The setup
CI evals are where product intent meets developer workflow. They can prevent regressions before rollout, but only if they are fast enough, deterministic enough, and important enough that people respect the red light.
Picture this
Mental model
Split checks into tiers: unit-level contracts, cheap golden examples, expensive judge runs, and offline batch suites. Not every eval belongs in every pull request. Blocking checks should be high-signal and low-flake; advisory checks can be slower and broader.
Good
The good version pins model/tool stubs where possible, uses fixed fixtures, keeps critical checks small, stores failure artifacts, and has an owner for flaky tests. It blocks critical regressions and reports broader quality trends separately.
Bad
The bad version runs a giant nondeterministic eval on every commit.
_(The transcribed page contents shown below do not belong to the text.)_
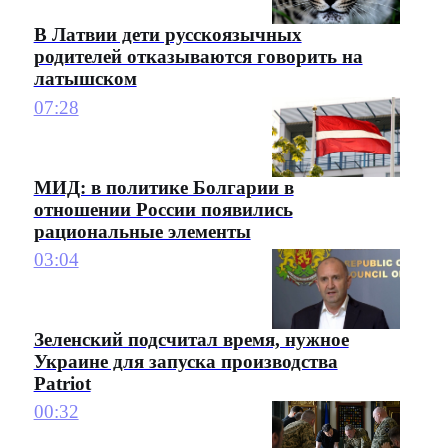
В Латвии дети русскоязычных
родителей отказываются говорить на
латышском
07:28
МИД: в политике Болгарии в
отношении России появились
рациональные элементы
03:04
Зеленский подсчитал время, нужное
Украине для запуска производства
Patriot
00:32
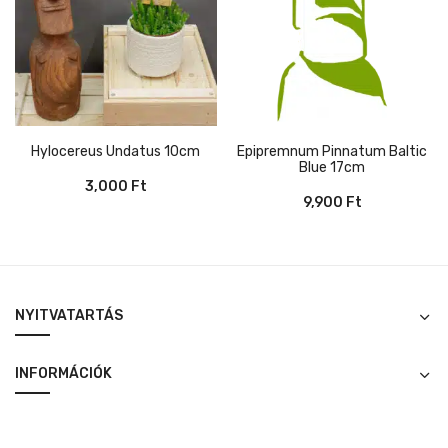
Hylocereus Undatus 10cm
Epipremnum Pinnatum Baltic
Blue 17cm
3,000
Ft
9,900
Ft
NYITVATARTÁS
INFORMÁCIÓK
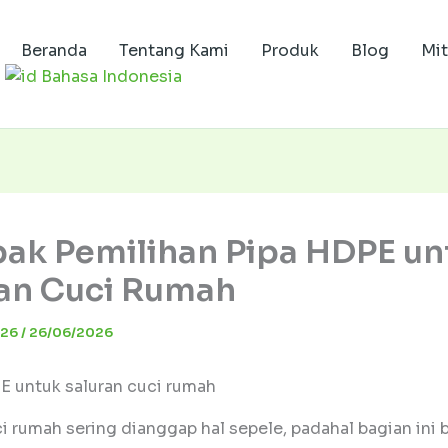
Beranda
Tentang Kami
Produk
Blog
Mit
Bahasa Indonesia
ak Pemilihan Pipa HDPE un
an Cuci Rumah
026
/
26/06/2026
i rumah sering dianggap hal sepele, padahal bagian ini 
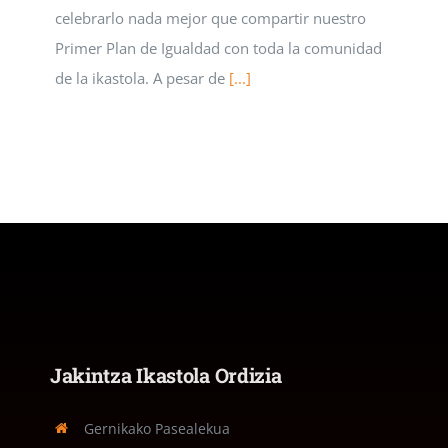
celebrarlo nada mejor que compartir nuestro
Primer Plan de Igualdad con toda la comunidad
de la ikastola. A pesar de
[...]
Jakintza Ikastola Ordizia
Gernikako Pasealekua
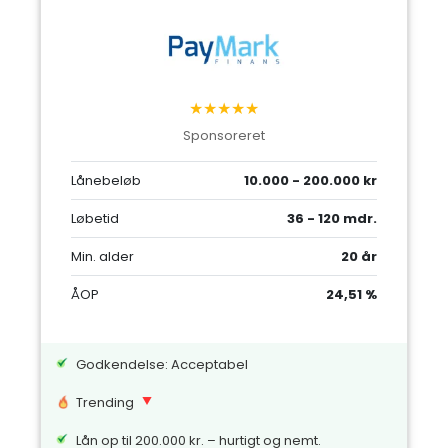
★★★★★
Sponsoreret
Lånebeløb
10.000 - 200.000 kr
Løbetid
36 - 120 mdr.
Min. alder
20 år
ÅOP
24,51 %
Godkendelse: Acceptabel
Trending
Lån op til 200.000 kr. – hurtigt og nemt.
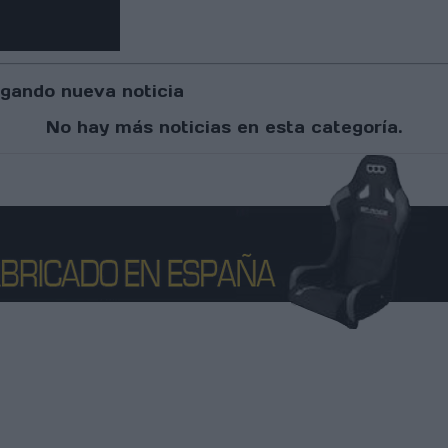
gando nueva noticia
No hay más noticias en esta categoría.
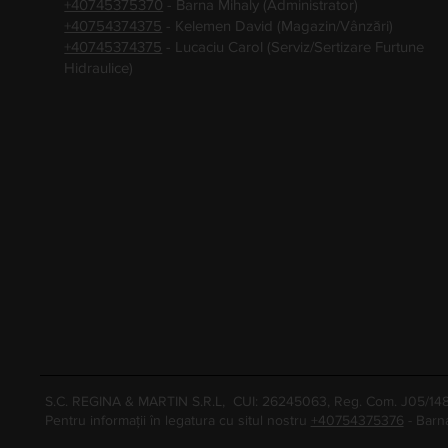
+40745375370
- Barna Mihaly (Administrator)
+40754374375
- Kelemen David (Magazin/Vânzări)
+40745374375
- Lucaciu Carol (Serviz/Sertizare Furtune
Hidraulice)
S.C. REGINA & MARTIN S.R.L, CUI: 26245063, Reg. Com. J05/1
Pentru informații în legatura cu situl nostru
+40754375376
- Barn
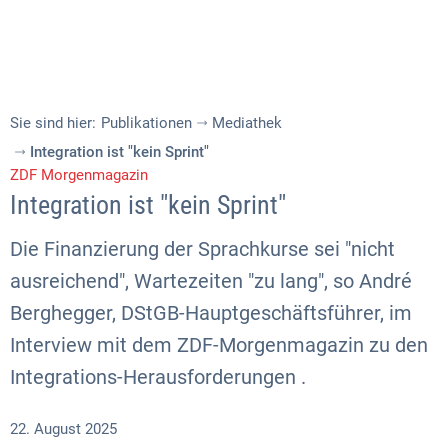
Sie sind hier:
Publikationen
Mediathek
Integration ist "kein Sprint"
ZDF Morgenmagazin
Integration ist "kein Sprint"
Die Finanzierung der Sprachkurse sei "nicht
ausreichend", Wartezeiten "zu lang", so André
Berghegger, DStGB-Hauptgeschäftsführer, im
Interview mit dem ZDF-Morgenmagazin zu den
Integrations-Herausforderungen .
22. August 2025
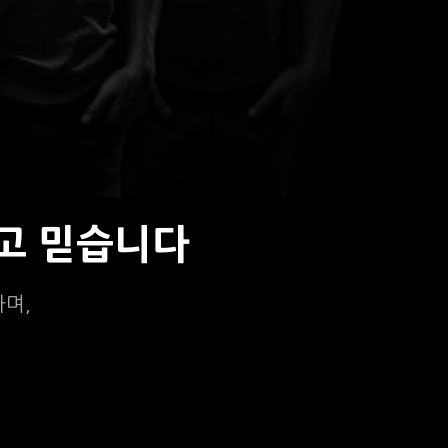
고 믿습니다
하며,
It fails randomly, developers rerun until green, and soon the team learns the sacred ritual: ignore CI unless it fails twice. Very mature.
Ugly
The ugly reality is that some LLM behavior is inherently variable. Use tolerance bands, repeated sampling only where useful, and human review for ambiguous deltas. Do not pretend a flaky judge is a compiler.
Artifact to produce
Define CI policy: blocking checks, advisory checks, maximum runtime, retry policy, artifact capture, and flake owner.
CI review
| Question | Why it matters |
|---|---|
| Which checks block merges? | Blocking checks need high trust. |
| What failure artifact does CI preserve? | Developers need examples, not vibes in red text. |
| Who owns flaky evals? | Unowned flakes become ignored gates. |
Chapter takeaway
A flaky eval in CI teaches developers one lesson: rerun until green. Stunning pedagogy, terrible guardrail.